"Diego Stutzer" in m...

Now the hard part. How does one create an Impedance, which decreases
"slower", for frequencies close to zero but then decreases "faster" for
higher frequencies, than the simple parallel RC-Circuit?
Is there some kind of procedure like the one for syntesizeing LC-Filters
(Butterworth, Chebychev,..)?

What you are asking about is a form of what's traditionally called the
network synthesis problem (creating a network of components to realize a
prescribed signal response) and specifically the synthesis of a one-port, or
impedance.

At one time (when phone companies ruled the earth and computers had
conquered few signals and DSP was reserved for BIG things like the US
Perimeter Acquisition Radar at Concrete, North Dakota -- affectionately the
"PAR"), this was a popular subject in engineering schools at the
advanced-undergrad or graduate level. It is still extremely important
sometimes, especially with the sophisticated signal processing used today on
continuous-time signals in consumer products. A host of
applied-mathematical techniques (Foster and Cauer synthesis, Brune's
impedance-synthesis lemma, etc.) apply even to one-ports. Some of them are
highly counterintuitive. Not, in other words, a subject perfectly matched
to the contraints of brief advice on newsgroups. (Note also that
Butterworth and Chebyshev approximants are mathematical methods to approach
one group of curves out of things that naturally give you a different type
of characteristic -- "Butterworth and Chebyshev" have nothing to do with
specific circuit topologies or components). If you want to pursue it
further I could suggest investigating "network synthesis." Temes and
LaPatra had a reasonable modern (1970s) book about it. Karl Willy Wagner
started it all in 1915 by inventing filters.
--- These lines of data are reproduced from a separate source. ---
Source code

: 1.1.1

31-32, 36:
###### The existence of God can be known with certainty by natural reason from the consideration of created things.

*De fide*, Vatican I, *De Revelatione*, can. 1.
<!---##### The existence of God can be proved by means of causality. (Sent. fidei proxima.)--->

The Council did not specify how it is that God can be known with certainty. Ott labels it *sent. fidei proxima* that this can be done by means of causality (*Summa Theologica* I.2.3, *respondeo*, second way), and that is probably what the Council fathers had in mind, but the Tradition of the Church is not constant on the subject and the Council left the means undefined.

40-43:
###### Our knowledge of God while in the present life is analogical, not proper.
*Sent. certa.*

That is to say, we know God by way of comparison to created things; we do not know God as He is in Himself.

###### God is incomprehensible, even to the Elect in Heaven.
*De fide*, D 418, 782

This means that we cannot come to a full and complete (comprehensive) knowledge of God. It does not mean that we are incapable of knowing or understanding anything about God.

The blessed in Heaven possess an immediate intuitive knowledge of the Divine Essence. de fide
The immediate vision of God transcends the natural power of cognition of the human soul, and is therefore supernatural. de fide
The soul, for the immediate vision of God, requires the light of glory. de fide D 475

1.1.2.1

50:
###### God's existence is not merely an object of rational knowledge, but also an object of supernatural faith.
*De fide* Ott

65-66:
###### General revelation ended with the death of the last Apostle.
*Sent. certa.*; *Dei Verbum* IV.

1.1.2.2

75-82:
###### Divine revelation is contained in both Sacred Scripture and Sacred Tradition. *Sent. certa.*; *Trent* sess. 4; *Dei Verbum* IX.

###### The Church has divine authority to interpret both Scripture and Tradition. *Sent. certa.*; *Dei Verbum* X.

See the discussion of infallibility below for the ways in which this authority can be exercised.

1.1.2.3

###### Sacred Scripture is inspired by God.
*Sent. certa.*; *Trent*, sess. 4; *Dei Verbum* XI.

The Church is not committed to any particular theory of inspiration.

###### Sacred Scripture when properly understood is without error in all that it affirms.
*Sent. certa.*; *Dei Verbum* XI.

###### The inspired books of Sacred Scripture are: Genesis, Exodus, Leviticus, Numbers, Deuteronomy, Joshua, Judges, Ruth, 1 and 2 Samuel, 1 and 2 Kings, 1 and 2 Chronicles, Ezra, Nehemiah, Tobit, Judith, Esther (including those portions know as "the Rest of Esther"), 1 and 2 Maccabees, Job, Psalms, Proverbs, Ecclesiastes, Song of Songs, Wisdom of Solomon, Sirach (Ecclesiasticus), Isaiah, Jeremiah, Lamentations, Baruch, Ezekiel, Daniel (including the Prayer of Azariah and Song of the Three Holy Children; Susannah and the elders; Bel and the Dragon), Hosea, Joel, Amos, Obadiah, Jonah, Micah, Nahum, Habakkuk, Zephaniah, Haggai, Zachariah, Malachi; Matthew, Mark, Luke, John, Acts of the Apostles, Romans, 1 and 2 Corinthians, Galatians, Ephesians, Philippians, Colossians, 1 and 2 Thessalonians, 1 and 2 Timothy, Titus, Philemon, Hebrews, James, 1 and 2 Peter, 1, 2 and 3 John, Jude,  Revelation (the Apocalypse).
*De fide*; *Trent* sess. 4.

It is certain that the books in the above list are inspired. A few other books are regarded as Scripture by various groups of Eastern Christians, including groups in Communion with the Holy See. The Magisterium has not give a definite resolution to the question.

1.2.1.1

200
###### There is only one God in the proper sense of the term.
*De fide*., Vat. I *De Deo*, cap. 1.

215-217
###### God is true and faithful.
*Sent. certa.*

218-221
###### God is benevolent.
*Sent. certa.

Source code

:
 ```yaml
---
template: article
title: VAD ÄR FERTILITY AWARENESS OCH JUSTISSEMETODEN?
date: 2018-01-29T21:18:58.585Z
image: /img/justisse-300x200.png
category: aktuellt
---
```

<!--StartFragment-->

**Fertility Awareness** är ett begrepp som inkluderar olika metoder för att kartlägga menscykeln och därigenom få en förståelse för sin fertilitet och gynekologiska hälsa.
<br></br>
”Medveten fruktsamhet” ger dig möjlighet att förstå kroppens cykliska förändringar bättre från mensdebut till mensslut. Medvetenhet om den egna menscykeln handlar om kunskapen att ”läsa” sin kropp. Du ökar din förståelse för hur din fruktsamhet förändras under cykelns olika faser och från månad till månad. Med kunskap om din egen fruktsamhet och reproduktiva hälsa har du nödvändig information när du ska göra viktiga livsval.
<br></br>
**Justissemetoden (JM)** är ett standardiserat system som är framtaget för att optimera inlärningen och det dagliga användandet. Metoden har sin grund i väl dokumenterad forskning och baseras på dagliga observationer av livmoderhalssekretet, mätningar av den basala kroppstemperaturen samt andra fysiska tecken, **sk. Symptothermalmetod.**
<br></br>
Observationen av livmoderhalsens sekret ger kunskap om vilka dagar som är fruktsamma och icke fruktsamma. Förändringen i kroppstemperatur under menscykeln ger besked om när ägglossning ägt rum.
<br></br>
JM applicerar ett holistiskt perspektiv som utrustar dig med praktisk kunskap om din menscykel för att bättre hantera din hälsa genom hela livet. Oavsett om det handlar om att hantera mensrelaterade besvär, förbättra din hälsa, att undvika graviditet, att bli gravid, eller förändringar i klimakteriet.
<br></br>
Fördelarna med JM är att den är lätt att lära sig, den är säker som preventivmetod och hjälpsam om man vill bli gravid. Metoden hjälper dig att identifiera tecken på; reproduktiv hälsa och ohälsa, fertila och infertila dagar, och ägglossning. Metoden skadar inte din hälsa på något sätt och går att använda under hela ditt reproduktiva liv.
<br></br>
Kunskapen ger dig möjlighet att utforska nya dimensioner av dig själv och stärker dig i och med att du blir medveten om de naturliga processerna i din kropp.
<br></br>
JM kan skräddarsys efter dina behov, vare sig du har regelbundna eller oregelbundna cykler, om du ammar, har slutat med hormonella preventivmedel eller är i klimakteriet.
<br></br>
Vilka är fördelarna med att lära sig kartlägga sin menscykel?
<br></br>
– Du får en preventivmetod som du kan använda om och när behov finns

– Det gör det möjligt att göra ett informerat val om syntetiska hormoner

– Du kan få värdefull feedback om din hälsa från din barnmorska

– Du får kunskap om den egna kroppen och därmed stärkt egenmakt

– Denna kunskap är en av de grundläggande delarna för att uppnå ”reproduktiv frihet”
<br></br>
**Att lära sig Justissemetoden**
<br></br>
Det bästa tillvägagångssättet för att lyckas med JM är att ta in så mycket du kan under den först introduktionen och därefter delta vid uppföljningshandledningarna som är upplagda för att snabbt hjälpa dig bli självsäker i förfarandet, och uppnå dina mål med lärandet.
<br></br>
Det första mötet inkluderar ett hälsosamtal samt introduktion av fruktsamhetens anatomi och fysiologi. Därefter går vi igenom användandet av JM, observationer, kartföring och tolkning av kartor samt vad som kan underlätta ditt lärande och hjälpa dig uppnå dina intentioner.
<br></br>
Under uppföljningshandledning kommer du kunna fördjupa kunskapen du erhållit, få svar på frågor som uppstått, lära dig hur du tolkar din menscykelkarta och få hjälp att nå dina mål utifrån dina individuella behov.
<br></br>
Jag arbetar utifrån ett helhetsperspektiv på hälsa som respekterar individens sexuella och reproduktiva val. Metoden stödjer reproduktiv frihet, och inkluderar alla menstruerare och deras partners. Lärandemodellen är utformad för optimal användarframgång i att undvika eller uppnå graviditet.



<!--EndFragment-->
Richard Clark suggested also investigating the small op-amp "biquad"
networks for designable frequency response (actually you can turn them into
one-ports, the so-called shunt-filter class, but again a bit of a subject
for a brief response). Note that technically a "bi-quad" is any network
giving a biquadratic transfer function (2nd-order numerator and denominator)
though in RC-active filters it's often applied to the closely related
Åkerberg-Mossberg and Tow-Thomas configurations. For practical info see van
Valkenberg's excellent general introductory book on filters from the 1980s.

For an accessible modern example of these small op-amp-based "biquad"
networks, look up the LTC1562 from Linear Technology, a commercial chip with
four trimmed "biquad" networks, programmable by outboard components for
applications from a few kHz to a few hundred kHz.